Third, the need to implement a green transition is very pressing for many economies in the G-20 and AU. Reforms that make the transition of the economy to a more sustainable state, including increasing the capacity of renewable energy and overcoming the efficiency of carbon taxes, can contribute not only to the reduction of global carbon emissions but also to stimulating more innovation and job creation as well as higher rates of investment. Many G20 and African Union countries need to redirect energy and other subsidies into green energy infrastructure and technologies and reduce fossil fuel subsidies. These reforms will bring their economic growth in line with the urgent climate mitigation needs, ensuring environmental conditionalities with long-term prosperity.
It is important that quite a few African Union countries should go through governance reform with the aim of reinforcing the rule of law, cleansing corruption, and improving public financial management. These three break into the basic requirements for making confidence from investors, allowing resources to be managed efficiently, and making an environment business-friendly that would enhance growth. Let alone without strong governance, even the endeavour to bring in fiscal management and green growth might as well be spoiled in the face of an imminent loss encompassing all the benefits of reforms.

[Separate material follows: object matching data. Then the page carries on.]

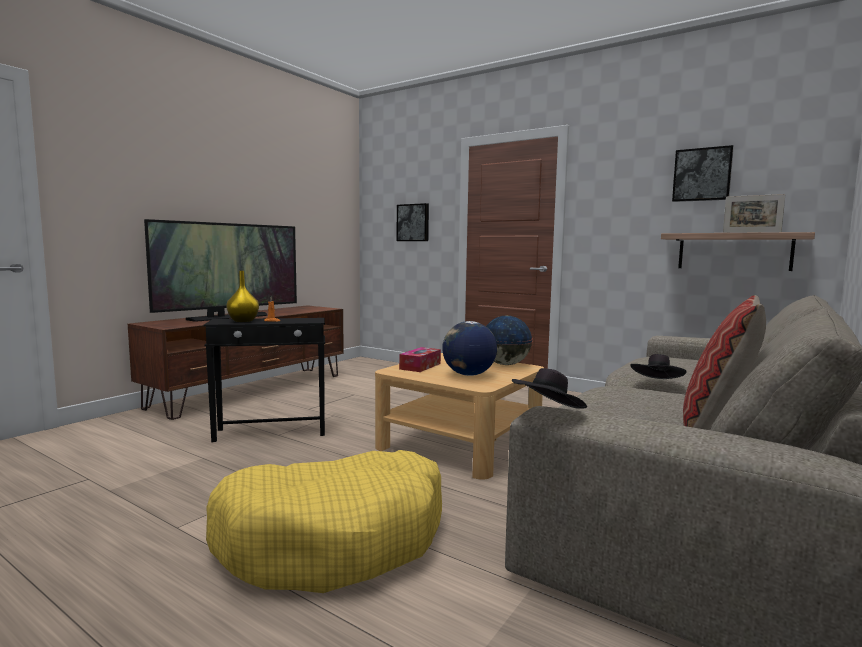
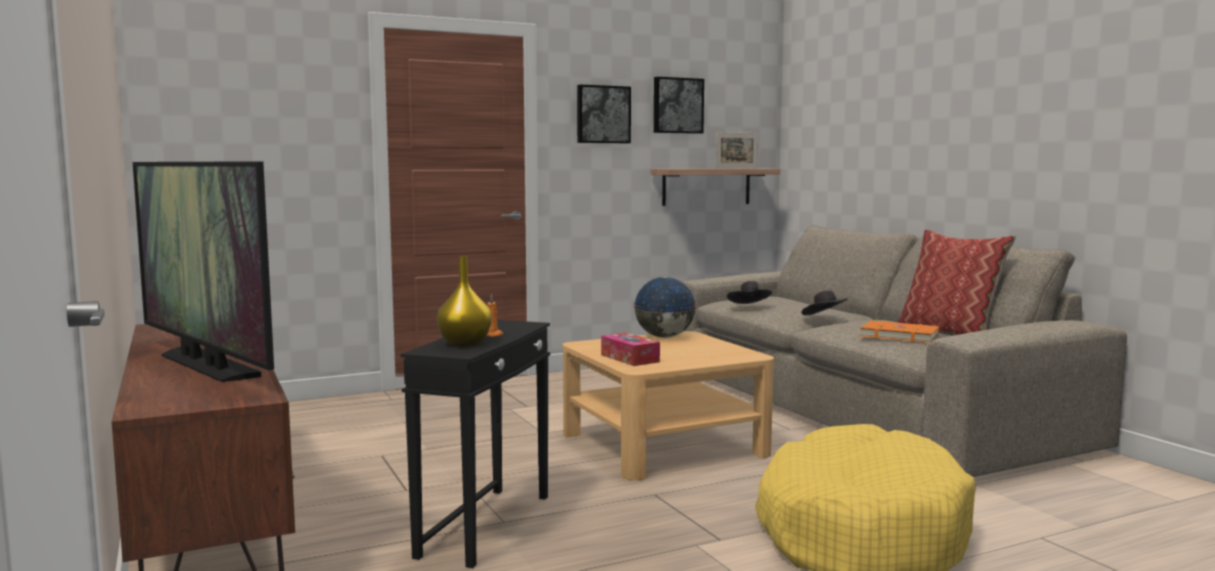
camera: 60 degrees left, 0 degrees up
television [144,219,297,322] -> television turned 150 degrees clockwise [133,161,274,382]
picture [397,203,429,241] -> picture moved to [577,85,631,143]
globe [442,321,497,376] -> none
black hat [512,368,587,409] -> black hat moved to [727,281,772,304]
none -> orange book [860,320,940,343]

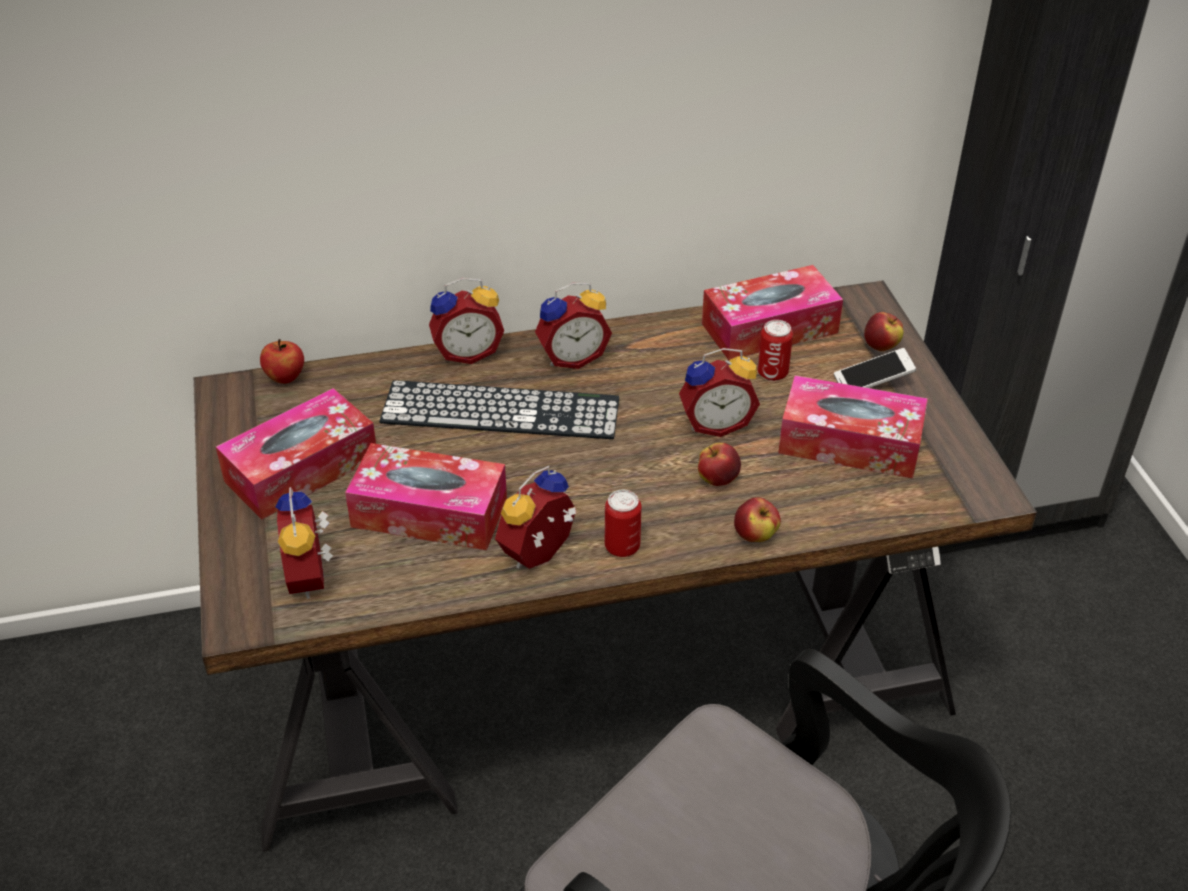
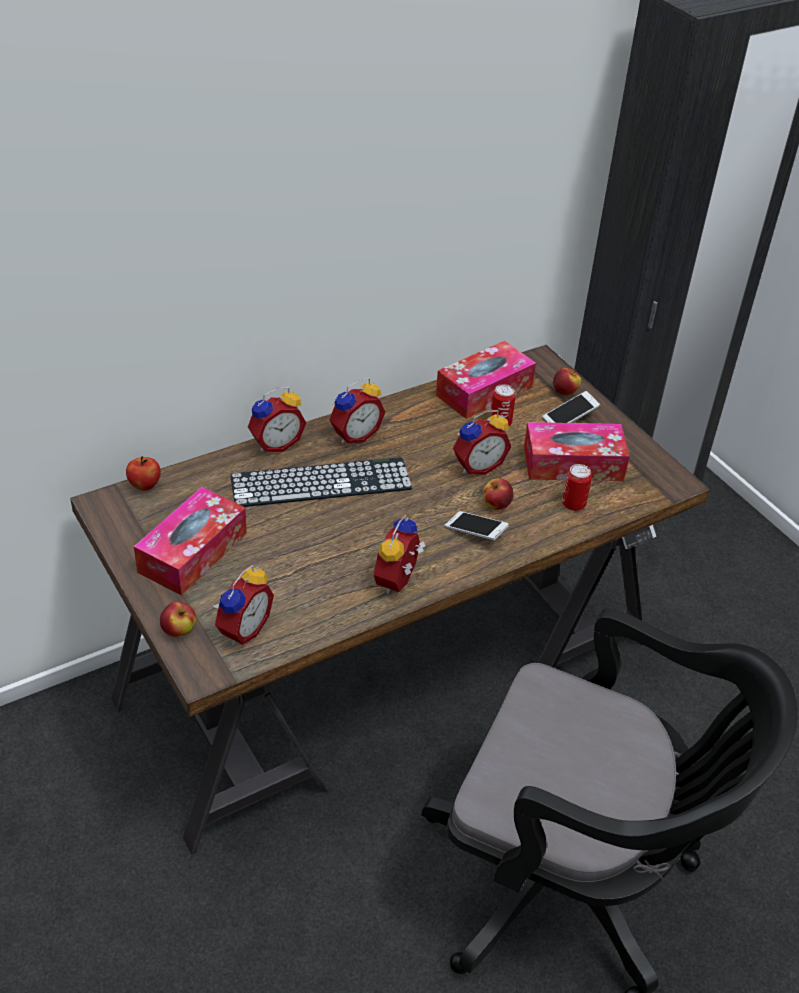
camera: 20 degrees left, 0 degrees up
alarm clock [276,487,333,599] -> alarm clock turned 120 degrees counterclockwise [213,565,274,645]
tissue box [345,443,507,550] -> none
can [605,490,641,557] -> can moved to [562,464,592,511]
apple [734,498,781,542] -> apple moved to [160,601,197,637]
none -> phone [445,511,509,541]

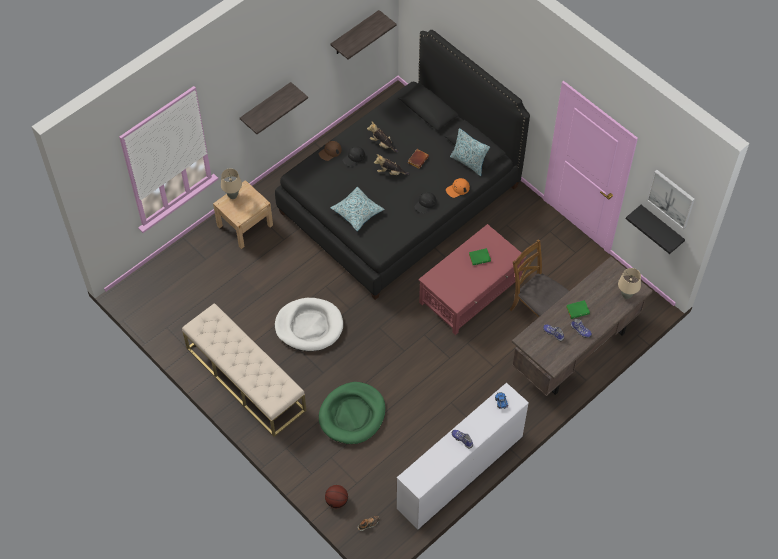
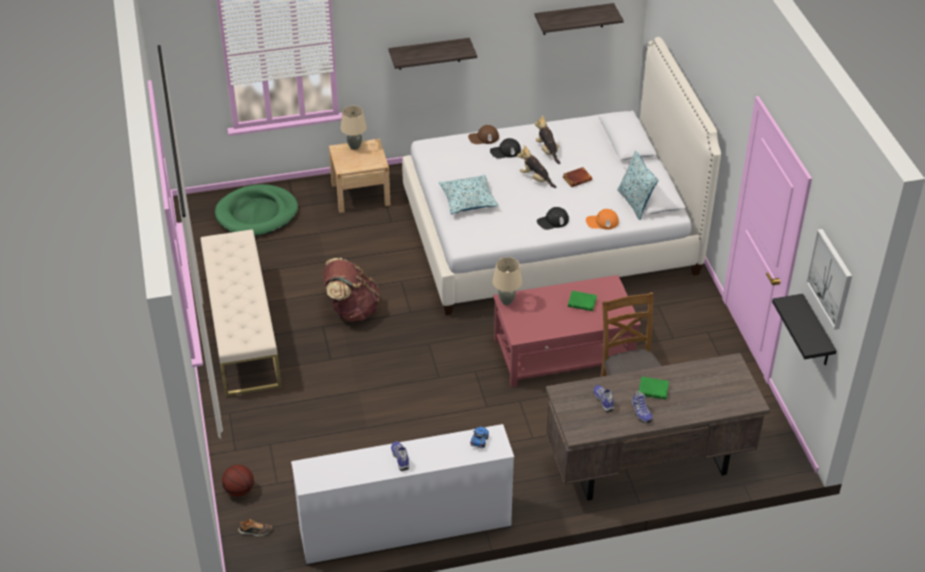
camera: 30 degrees right, 15 degrees down
black bed [275,30,530,300] -> white bed [402,37,721,315]
white dog bed [275,298,343,351] -> brown backpack [323,258,379,321]
green dog bed [319,382,386,444] -> green dog bed moved to [215,184,298,237]
beige table lamp [618,268,641,299] -> beige table lamp moved to [492,257,522,305]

Indeed, the medium-term challenges that await the G20 and the African Union economies in real terms include achieving strong, sustainable, and inclusive growth. Prioritizations in reforms made on fiscal policies, education, skills development, and green transition are ways to build more promising future horizons. Careful and structured sequencing and building strong social consensus will be crucial in the effectiveness of the reforms, with positive returns on investments over the next few years. These economies must now make substantial investments in the necessary structural change needed to meet the requirements of tomorrow.